Work request:
Please make an exact transcription of the records, keeping the pictures out of it.

Given information:
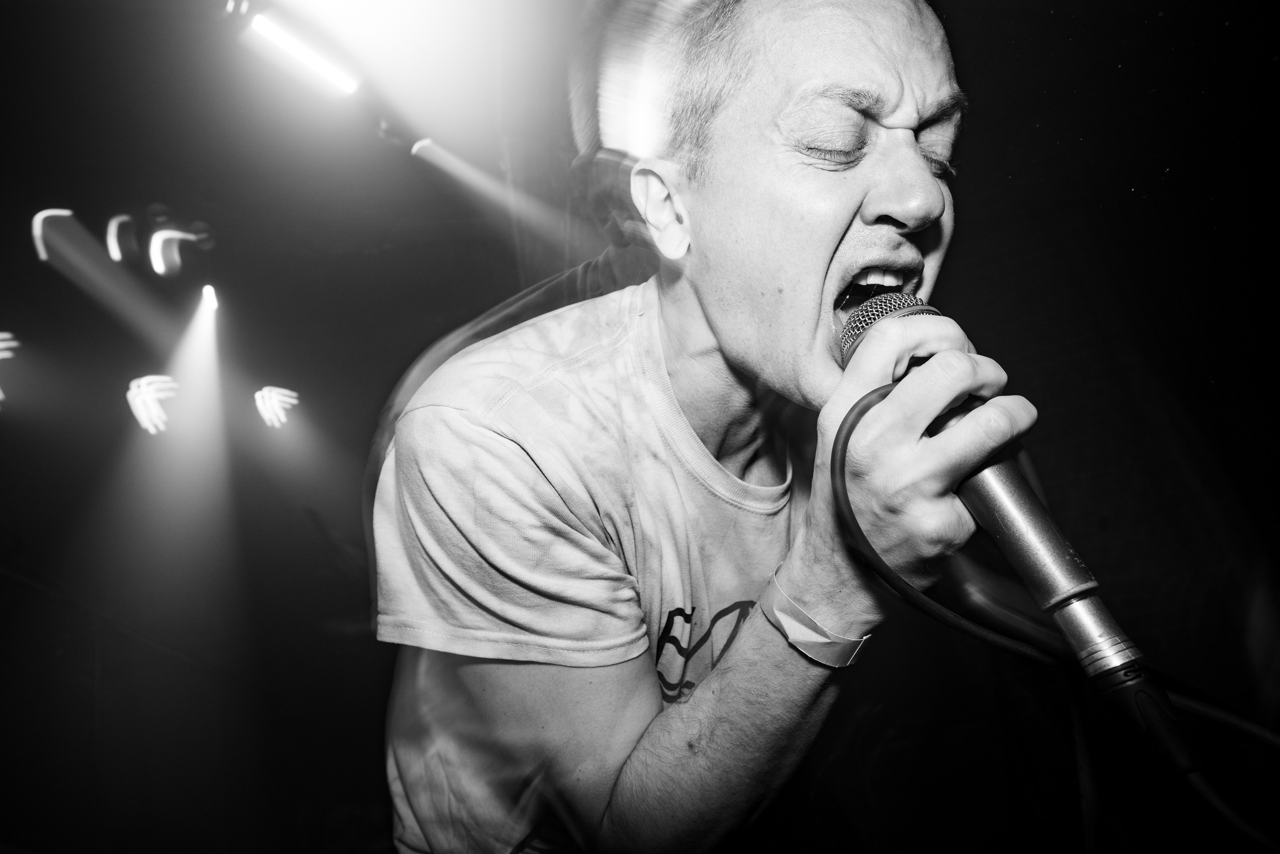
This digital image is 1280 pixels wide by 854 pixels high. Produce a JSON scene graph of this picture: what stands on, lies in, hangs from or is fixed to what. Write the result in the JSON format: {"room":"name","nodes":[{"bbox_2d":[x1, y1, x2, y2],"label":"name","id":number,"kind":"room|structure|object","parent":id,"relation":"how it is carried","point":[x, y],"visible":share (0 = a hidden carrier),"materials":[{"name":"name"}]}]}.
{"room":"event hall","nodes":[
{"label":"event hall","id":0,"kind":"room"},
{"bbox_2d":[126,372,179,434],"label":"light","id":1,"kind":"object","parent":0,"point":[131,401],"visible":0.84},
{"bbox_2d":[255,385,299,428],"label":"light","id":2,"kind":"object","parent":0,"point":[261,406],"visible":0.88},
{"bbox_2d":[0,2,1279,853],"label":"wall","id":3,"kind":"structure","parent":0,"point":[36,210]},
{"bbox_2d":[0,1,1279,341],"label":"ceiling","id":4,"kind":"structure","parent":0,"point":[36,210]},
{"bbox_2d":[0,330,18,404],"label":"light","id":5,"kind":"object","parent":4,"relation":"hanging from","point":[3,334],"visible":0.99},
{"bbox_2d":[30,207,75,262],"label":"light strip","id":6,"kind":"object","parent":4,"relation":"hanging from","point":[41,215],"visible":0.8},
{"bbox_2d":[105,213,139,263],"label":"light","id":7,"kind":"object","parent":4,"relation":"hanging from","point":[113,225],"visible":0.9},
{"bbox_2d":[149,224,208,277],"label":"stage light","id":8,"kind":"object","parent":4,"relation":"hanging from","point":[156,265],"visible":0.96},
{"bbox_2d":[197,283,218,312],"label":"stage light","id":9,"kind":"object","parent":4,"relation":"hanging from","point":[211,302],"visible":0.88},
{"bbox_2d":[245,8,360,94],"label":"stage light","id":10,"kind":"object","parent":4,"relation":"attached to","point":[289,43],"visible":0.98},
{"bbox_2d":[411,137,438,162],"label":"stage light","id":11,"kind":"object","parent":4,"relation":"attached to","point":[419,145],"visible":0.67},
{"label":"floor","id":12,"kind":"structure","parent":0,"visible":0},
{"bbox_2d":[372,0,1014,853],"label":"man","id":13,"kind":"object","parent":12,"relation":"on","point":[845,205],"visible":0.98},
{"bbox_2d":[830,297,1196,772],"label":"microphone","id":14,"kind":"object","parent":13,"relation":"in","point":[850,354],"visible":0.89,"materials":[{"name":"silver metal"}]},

Response to this task:
This digital image is 1280 pixels wide by 854 pixels high. Produce a JSON scene graph of this picture: what stands on, lies in, hangs from or is fixed to what. Write the result in the JSON format: {"room":"name","nodes":[{"bbox_2d":[x1, y1, x2, y2],"label":"name","id":number,"kind":"room|structure|object","parent":id,"relation":"how it is carried","point":[x, y],"visible":share (0 = a hidden carrier),"materials":[{"name":"name"}]}]}.
{"room":"event hall","nodes":[
{"label":"event hall","id":0,"kind":"room"},
{"bbox_2d":[126,372,179,434],"label":"light","id":1,"kind":"object","parent":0,"point":[131,401],"visible":0.84},
{"bbox_2d":[255,385,299,428],"label":"light","id":2,"kind":"object","parent":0,"point":[261,406],"visible":0.88},
{"bbox_2d":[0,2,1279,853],"label":"wall","id":3,"kind":"structure","parent":0,"point":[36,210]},
{"bbox_2d":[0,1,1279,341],"label":"ceiling","id":4,"kind":"structure","parent":0,"point":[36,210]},
{"bbox_2d":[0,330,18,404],"label":"light","id":5,"kind":"object","parent":4,"relation":"hanging from","point":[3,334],"visible":0.99},
{"bbox_2d":[30,207,75,262],"label":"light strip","id":6,"kind":"object","parent":4,"relation":"hanging from","point":[41,215],"visible":0.8},
{"bbox_2d":[105,213,139,263],"label":"light","id":7,"kind":"object","parent":4,"relation":"hanging from","point":[113,225],"visible":0.9},
{"bbox_2d":[149,224,208,277],"label":"stage light","id":8,"kind":"object","parent":4,"relation":"hanging from","point":[156,265],"visible":0.96},
{"bbox_2d":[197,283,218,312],"label":"stage light","id":9,"kind":"object","parent":4,"relation":"hanging from","point":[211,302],"visible":0.88},
{"bbox_2d":[245,8,360,94],"label":"stage light","id":10,"kind":"object","parent":4,"relation":"attached to","point":[289,43],"visible":0.98},
{"bbox_2d":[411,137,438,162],"label":"stage light","id":11,"kind":"object","parent":4,"relation":"attached to","point":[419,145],"visible":0.67},
{"label":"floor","id":12,"kind":"structure","parent":0,"visible":0},
{"bbox_2d":[372,0,1014,853],"label":"man","id":13,"kind":"object","parent":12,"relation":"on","point":[845,205],"visible":0.98},
{"bbox_2d":[830,297,1196,772],"label":"microphone","id":14,"kind":"object","parent":13,"relation":"in","point":[850,354],"visible":0.89,"materials":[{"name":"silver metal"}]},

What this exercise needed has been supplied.